Would success spoil Horst Feiler? Such a question never entered our minds as we drove the lovely backroads toward the little hamlet of Muggendorf in the area of Germany known as Swiss Franconia.

Thirteen years earlier, the Feiler had been one of Gemütlichkeit's early discoveries - long before Karen Brown's books put it on the itinerary of thousands of U.S. travelers to Germany - and we were confident in our anticipation of a great meal and pleasant overnight. A warning sign we missed is that the hotel lost its Michelin "red" designation a few years back.

On our first visit, in 1987, we stayed in a kitschy little room with a four-poster canopied bed for about $50 and had marvelous meals that showcased the intensely-flavored wild mushrooms personally harvested from the forest by Herr Feiler. A couple of years later we featured the Feiler in our book, the Fifty Best Country Inns & Small City Hotels of Germany, Austria and Switzerland (regrettably, out of print).
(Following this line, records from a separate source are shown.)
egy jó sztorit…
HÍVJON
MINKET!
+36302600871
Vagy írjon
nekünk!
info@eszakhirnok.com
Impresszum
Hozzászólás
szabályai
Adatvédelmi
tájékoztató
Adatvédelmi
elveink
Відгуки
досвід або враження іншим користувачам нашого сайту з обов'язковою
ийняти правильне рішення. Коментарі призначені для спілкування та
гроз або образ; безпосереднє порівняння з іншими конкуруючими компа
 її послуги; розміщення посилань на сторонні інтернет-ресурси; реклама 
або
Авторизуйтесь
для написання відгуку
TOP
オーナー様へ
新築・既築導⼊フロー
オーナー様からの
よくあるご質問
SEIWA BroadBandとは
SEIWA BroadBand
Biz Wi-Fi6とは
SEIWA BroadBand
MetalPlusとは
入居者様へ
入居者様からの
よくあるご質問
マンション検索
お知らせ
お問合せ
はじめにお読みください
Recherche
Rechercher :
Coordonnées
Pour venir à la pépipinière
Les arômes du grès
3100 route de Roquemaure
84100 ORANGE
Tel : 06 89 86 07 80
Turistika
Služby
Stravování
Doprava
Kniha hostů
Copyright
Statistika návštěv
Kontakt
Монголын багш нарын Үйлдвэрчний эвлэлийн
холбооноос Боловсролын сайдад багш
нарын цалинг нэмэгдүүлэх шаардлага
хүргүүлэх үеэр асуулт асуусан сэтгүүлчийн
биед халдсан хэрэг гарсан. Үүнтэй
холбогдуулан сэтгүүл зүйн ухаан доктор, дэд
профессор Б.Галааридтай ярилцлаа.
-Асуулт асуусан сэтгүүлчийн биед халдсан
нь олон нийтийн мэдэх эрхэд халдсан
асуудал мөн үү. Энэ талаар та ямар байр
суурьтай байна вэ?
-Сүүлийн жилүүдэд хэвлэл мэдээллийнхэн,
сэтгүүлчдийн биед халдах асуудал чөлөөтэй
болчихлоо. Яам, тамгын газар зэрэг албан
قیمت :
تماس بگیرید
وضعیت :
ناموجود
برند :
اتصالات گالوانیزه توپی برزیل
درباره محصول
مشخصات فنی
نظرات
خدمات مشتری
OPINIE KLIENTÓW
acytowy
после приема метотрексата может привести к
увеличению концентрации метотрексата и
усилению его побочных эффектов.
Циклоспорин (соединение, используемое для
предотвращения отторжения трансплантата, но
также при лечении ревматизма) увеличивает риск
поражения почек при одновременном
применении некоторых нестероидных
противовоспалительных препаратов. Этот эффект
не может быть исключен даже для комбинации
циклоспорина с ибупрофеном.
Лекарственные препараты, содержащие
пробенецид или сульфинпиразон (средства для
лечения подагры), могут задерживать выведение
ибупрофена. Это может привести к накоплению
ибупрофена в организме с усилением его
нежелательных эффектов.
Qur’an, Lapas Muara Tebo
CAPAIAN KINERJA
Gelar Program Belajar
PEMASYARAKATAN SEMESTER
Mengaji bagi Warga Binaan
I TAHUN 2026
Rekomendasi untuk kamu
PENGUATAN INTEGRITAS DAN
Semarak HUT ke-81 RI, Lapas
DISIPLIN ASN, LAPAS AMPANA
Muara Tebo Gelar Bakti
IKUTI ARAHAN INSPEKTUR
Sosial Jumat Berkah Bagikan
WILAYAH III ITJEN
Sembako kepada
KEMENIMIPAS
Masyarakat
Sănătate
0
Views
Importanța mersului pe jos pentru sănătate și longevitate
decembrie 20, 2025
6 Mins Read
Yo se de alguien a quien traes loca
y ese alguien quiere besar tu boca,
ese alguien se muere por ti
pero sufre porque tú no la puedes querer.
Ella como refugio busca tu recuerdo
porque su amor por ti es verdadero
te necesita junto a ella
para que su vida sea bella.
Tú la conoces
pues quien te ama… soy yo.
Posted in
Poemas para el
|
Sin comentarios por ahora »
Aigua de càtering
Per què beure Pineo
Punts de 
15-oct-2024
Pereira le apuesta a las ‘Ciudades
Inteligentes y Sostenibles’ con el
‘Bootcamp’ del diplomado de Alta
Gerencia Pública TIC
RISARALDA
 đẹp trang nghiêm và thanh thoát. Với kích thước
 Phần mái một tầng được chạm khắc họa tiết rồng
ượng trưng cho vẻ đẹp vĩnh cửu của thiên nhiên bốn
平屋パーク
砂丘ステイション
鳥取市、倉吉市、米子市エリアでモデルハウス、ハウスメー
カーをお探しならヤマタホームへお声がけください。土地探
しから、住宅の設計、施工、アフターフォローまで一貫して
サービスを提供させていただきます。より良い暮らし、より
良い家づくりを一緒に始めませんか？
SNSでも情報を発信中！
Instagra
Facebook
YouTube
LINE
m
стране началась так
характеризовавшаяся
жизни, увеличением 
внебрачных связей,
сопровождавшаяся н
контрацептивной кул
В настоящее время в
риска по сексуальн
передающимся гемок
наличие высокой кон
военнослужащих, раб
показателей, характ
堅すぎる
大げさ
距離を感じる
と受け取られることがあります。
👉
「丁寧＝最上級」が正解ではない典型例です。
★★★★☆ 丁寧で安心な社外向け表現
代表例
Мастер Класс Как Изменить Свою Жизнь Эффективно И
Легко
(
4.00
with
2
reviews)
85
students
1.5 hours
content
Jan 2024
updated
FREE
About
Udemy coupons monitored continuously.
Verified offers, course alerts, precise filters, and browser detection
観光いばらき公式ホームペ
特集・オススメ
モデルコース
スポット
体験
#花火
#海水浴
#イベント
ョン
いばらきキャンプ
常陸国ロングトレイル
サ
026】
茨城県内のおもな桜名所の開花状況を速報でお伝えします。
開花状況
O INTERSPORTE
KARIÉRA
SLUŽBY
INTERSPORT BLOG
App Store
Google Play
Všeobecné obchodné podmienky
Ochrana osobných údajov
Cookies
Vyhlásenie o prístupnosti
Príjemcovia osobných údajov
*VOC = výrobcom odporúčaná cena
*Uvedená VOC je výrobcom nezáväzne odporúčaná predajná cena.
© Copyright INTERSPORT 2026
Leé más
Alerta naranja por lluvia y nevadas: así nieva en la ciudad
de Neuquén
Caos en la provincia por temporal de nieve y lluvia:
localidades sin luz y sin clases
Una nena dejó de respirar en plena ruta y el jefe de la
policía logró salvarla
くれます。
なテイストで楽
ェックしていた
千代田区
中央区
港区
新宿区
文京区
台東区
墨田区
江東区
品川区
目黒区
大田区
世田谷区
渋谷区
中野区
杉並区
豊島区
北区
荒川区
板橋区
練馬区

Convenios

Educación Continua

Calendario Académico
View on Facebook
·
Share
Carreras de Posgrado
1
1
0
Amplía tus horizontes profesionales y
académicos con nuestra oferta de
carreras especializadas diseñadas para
Our description then stands up today: "the hotel is an intriguing stone and half-timbered country cottage. The roof is red tile and window boxes burst with flowers."

"Inside is a hodge podge of fine furniture, antiques, Victorian red plush, tanks of colorful fish and a zoo of stuffed animals and birds. One of its most appealing nooks is a small, but particularly charming inner courtyard overlooked by flower-bedecked balconies and windows."

Of the restaurant and the mushrooms we said, "The dishes that these fungi become are exquisite, subtle, beautifully presented and generally indescribable."